E il potere economico non fece fatica, come aveva sempre fatto, a trovare, grazie al ricatto occupazionale, la solidarietà dei lavoratori: se si fosse dato retta alle ubbie degli «ecologisti» le imprese avrebbero dovuto licenziare gli operai, ci sarebbe stata una ondata di miseria. L’occupazione, fu chiaramente spiegato, avrebbe potuto essere assicurata soltanto dall’espansione della produzione e dei consumi, poco contava se accompagnati da disastri ambientali che potevano stare a cuore a chi aveva già lavoro e pancia piena.

In questa sua campagna il potere economico ebbe il sostegno e la complicità di numerosi «scienziati», degni nipotini di quel dottor Andrew Ure (1778-1857), ricordato con ironia da Marx e da Engels, che nel suo libro «La filosofia delle manifatture» (1835) contestava le proposte di riduzione del lavoro dei ragazzi, dimostrando «scientificamente» che i bambini che lavoravano dodici ore al giorno nelle filande stavano meglio di salute ed erano più alti di statura dei loro ragazzacci coetanei che «perdevano tempo» a giocare e a non far nulla!

Alla freddezza della sinistra e dei sindacati nei confronti dell’«ecologia», considerata un lusso borghese, alcuni, nelle frazioni moderate delle associazioni ambientaliste, replicarono che non c’era da meravigliarsi di questo attacco da sinistra, dal momento che, essi sostenevano, la cultura dell’ambiente e della conservazione della natura era estranea alla cultura socialista e comunista, che Marx ed Engels parlavano solo di espansione della produzione e non si sono mai occupati di ecologia.

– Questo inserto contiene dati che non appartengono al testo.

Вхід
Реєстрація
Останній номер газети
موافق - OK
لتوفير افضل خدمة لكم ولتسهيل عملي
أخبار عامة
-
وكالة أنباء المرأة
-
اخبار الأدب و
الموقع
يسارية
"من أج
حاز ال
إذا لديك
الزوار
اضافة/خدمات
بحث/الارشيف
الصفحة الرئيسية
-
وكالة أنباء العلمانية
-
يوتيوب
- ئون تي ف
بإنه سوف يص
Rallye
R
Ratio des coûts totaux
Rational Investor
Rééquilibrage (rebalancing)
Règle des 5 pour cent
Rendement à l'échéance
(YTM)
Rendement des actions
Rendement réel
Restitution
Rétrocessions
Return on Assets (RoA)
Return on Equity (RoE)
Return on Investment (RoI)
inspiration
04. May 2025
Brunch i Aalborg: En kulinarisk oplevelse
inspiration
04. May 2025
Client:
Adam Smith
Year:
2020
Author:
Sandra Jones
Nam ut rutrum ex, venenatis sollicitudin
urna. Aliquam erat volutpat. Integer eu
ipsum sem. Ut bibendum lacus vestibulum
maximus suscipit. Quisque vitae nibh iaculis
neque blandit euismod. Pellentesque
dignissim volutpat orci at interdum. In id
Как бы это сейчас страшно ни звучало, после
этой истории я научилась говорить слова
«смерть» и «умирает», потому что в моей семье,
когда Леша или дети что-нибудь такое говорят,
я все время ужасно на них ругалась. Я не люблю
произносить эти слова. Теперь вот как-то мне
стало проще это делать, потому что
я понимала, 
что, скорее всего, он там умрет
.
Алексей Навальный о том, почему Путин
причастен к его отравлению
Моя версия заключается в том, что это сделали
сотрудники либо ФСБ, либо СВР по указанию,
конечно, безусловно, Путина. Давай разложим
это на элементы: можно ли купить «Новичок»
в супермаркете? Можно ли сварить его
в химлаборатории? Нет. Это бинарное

Del resto non era stato Lenin a spiegare che il comunismo consisteva nei soviet e nell’elettrificazione?

Una svolta verso la comprensione e la diffusione popolare del pensiero di Marx ed Engels sull’ecologia, o, meglio, sui rapporti uomo-natura, si è avuta nel novembre 1971 quando l’Istituto Gramsci organizzò a Frattocchie un seminario sul tema: «Uomo natura società», il titolo del volume degli atti pubblicato pochi mesi dopo dagli Editori Riuniti. Una delle relazioni fondamentali fu quella del prof. Prestipino che ampliò poi l’argomento nel suo libro: «Natura e società».